### MATERIAL PROVIDED
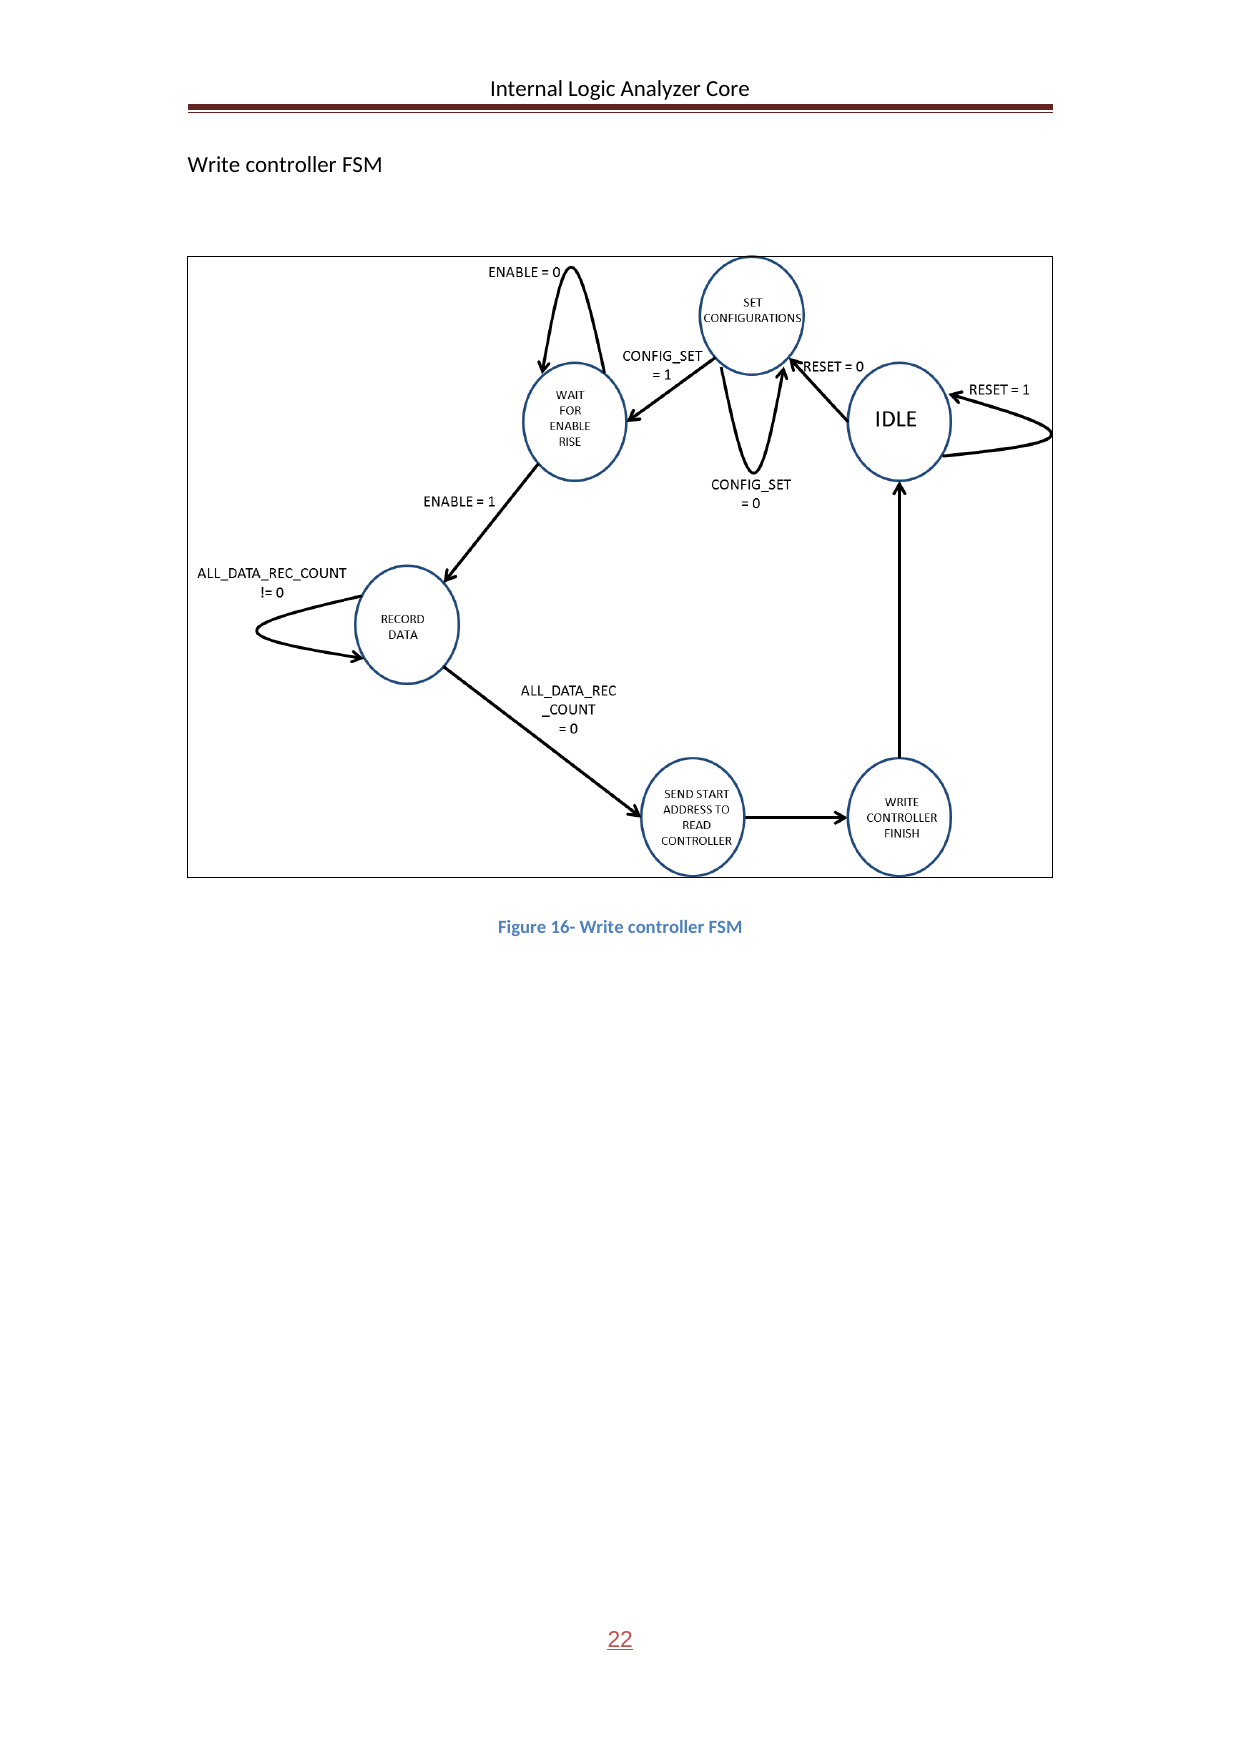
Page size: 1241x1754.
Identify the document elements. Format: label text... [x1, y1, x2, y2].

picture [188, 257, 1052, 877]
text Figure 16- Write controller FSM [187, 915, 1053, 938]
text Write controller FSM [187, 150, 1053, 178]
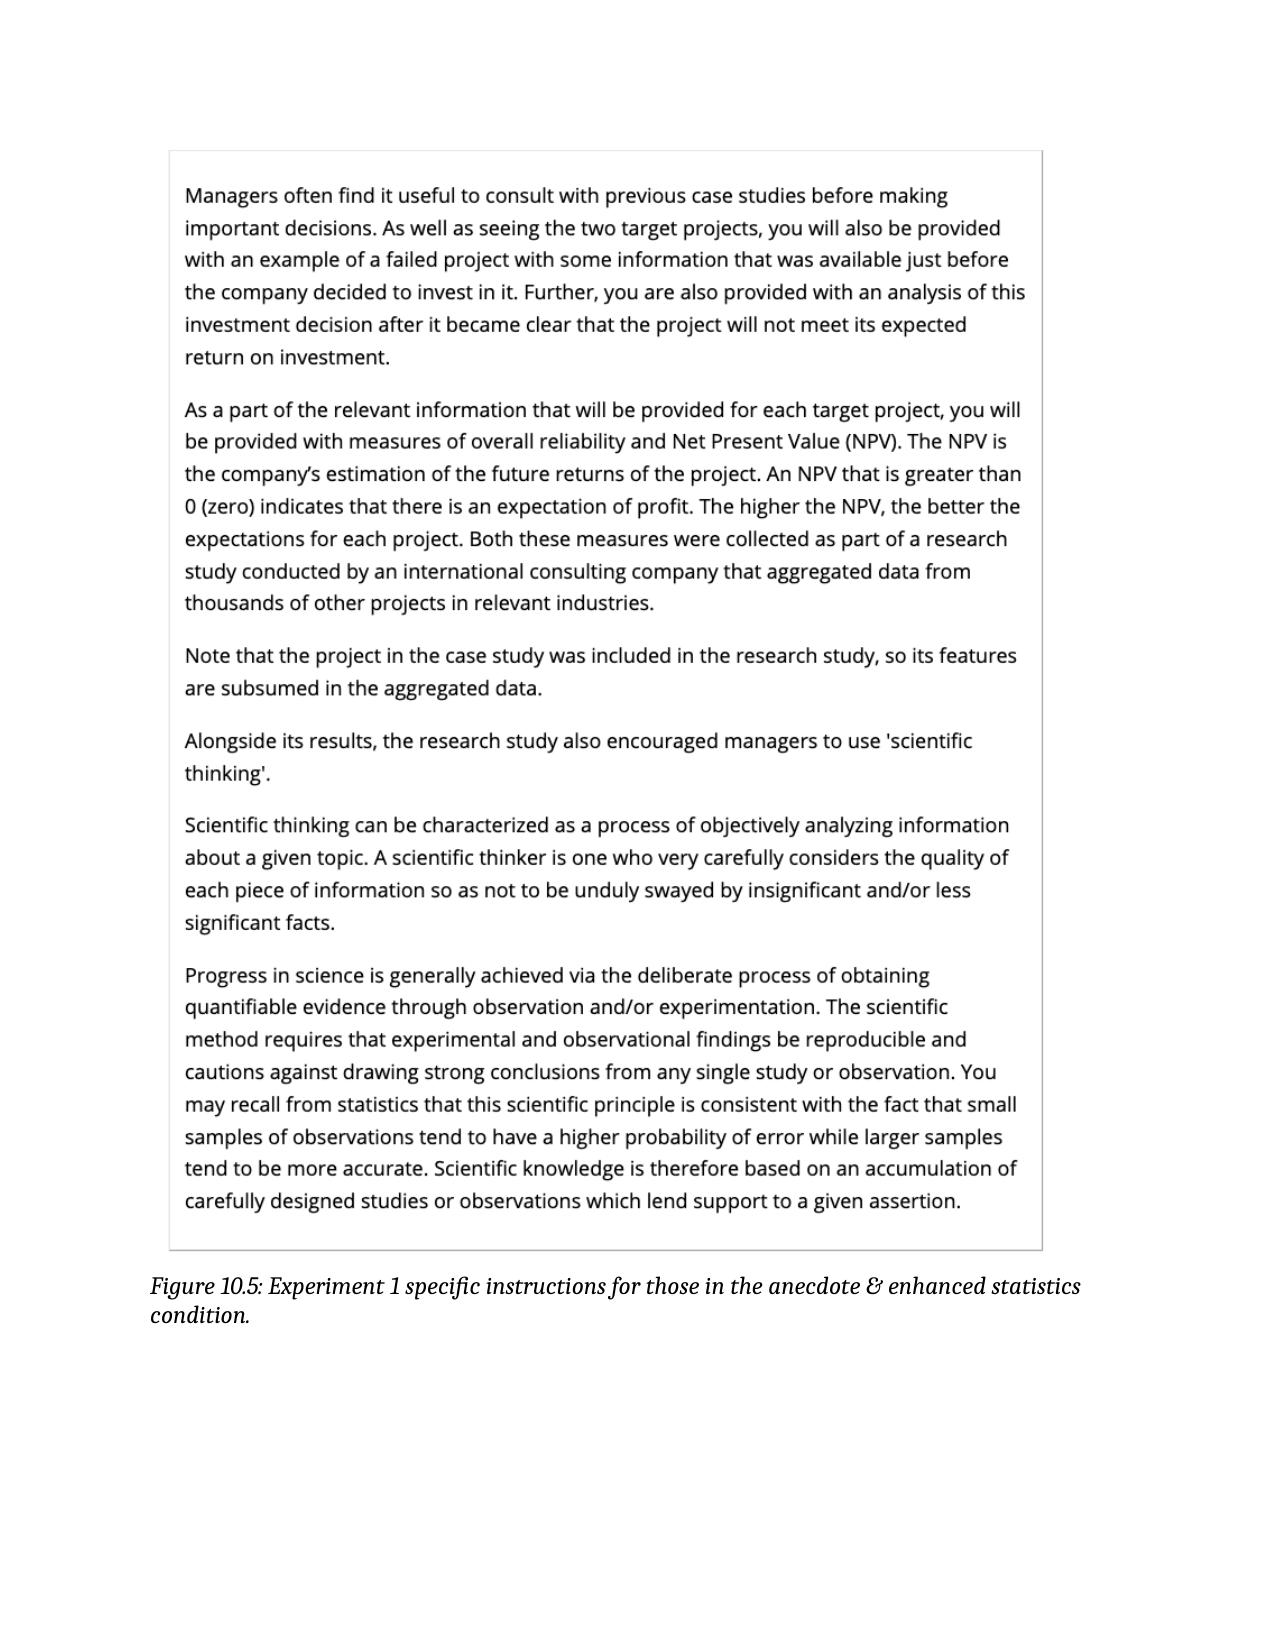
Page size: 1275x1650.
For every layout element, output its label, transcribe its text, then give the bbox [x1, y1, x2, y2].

### REQUIRED WORK
Tally the lines of the material that contain the word "Page" and say the number, nothing more.

### SOLVED PROBLEM
2